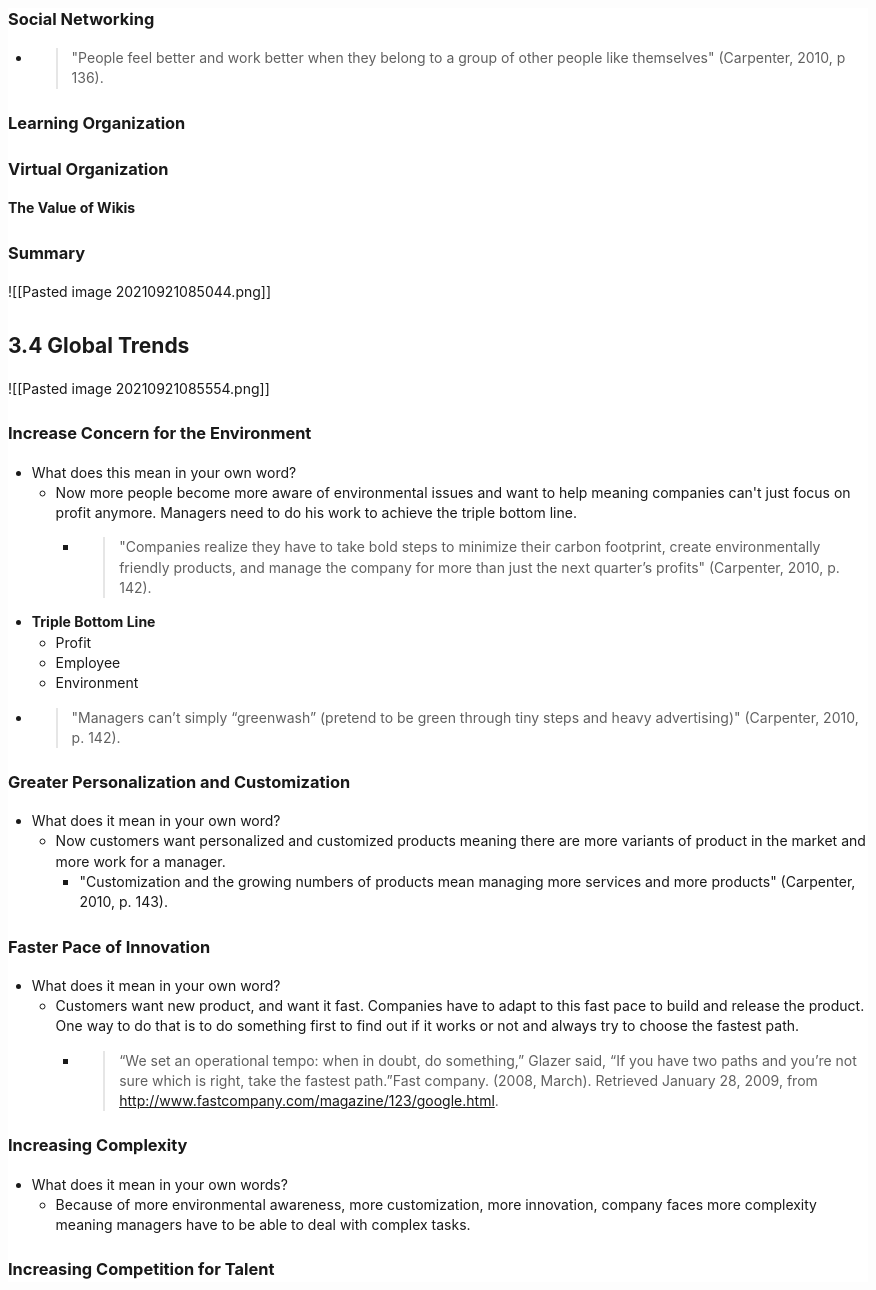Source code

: ### Social Networking
- > "People feel better and work better when they belong to a group of other people like themselves" (Carpenter, 2010, p 136).

### Learning Organization

### Virtual Organization
**The Value of Wikis**

### Summary
![[Pasted image 20210921085044.png]]

## 3.4 Global Trends
![[Pasted image 20210921085554.png]]

### Increase Concern for the Environment
- What does this mean in your own word?
	- Now more people become more aware of environmental issues and want to help meaning companies can't just focus on profit anymore. Managers need to do his work to achieve the triple bottom line. 
		- >  "Companies realize they have to take bold steps to minimize their carbon footprint, create environmentally friendly products, and manage the company for more than just the next quarter’s profits" (Carpenter, 2010, p. 142).
- **Triple Bottom Line**
	- Profit
	- Employee
	- Environment
- >  "Managers can’t simply “greenwash” (pretend to be green through tiny steps and heavy advertising)" (Carpenter, 2010, p. 142).
 ### Greater Personalization and Customization
 - What does it mean in your own word?
	 - Now customers want personalized and customized products meaning there are more variants of product in the market and more work for a manager. 
		 - "Customization and the growing numbers of products mean managing more services and more products" (Carpenter, 2010, p. 143).
 ### Faster Pace of Innovation
 - What does it mean in your own word?
	 - Customers want new product, and want it fast. Companies have to adapt to this fast pace to build and release the product. One way to do that is to do something first to find out if it works or not and always try to choose the fastest path. 
		 - > “We set an operational tempo: when in doubt, do something,” Glazer said, “If you have two paths and you’re not sure which is right, take the fastest path.”Fast company. (2008, March). Retrieved January 28, 2009, from http://www.fastcompany.com/magazine/123/google.html.
 ### Increasing Complexity
 - What does it mean in your own words?
	 - Because of more environmental awareness, more customization, more innovation, company faces more complexity meaning managers have to be able to deal with complex tasks. 
 ### Increasing Competition for Talent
########
**What you should do**
Print every one of the records above line for line, with no changes, and leave out the pictures.

**Problem solution**
Source code

: ### Social Networking
- > "People feel better and work better when they belong to a group of other people like themselves" (Carpenter, 2010, p 136).

### Learning Organization

### Virtual Organization
**The Value of Wikis**

### Summary
![[Pasted image 20210921085044.png]]

## 3.4 Global Trends
![[Pasted image 20210921085554.png]]

### Increase Concern for the Environment
- What does this mean in your own word?
	- Now more people become more aware of environmental issues and want to help meaning companies can't just focus on profit anymore. Managers need to do his work to achieve the triple bottom line. 
		- >  "Companies realize they have to take bold steps to minimize their carbon footprint, create environmentally friendly products, and manage the company for more than just the next quarter’s profits" (Carpenter, 2010, p. 142).
- **Triple Bottom Line**
	- Profit
	- Employee
	- Environment
- >  "Managers can’t simply “greenwash” (pretend to be green through tiny steps and heavy advertising)" (Carpenter, 2010, p. 142).
 ### Greater Personalization and Customization
 - What does it mean in your own word?
	 - Now customers want personalized and customized products meaning there are more variants of product in the market and more work for a manager. 
		 - "Customization and the growing numbers of products mean managing more services and more products" (Carpenter, 2010, p. 143).
 ### Faster Pace of Innovation
 - What does it mean in your own word?
	 - Customers want new product, and want it fast. Companies have to adapt to this fast pace to build and release the product. One way to do that is to do something first to find out if it works or not and always try to choose the fastest path. 
		 - > “We set an operational tempo: when in doubt, do something,” Glazer said, “If you have two paths and you’re not sure which is right, take the fastest path.”Fast company. (2008, March). Retrieved January 28, 2009, from http://www.fastcompany.com/magazine/123/google.html.
 ### Increasing Complexity
 - What does it mean in your own words?
	 - Because of more environmental awareness, more customization, more innovation, company faces more complexity meaning managers have to be able to deal with complex tasks. 
 ### Increasing Competition for Talent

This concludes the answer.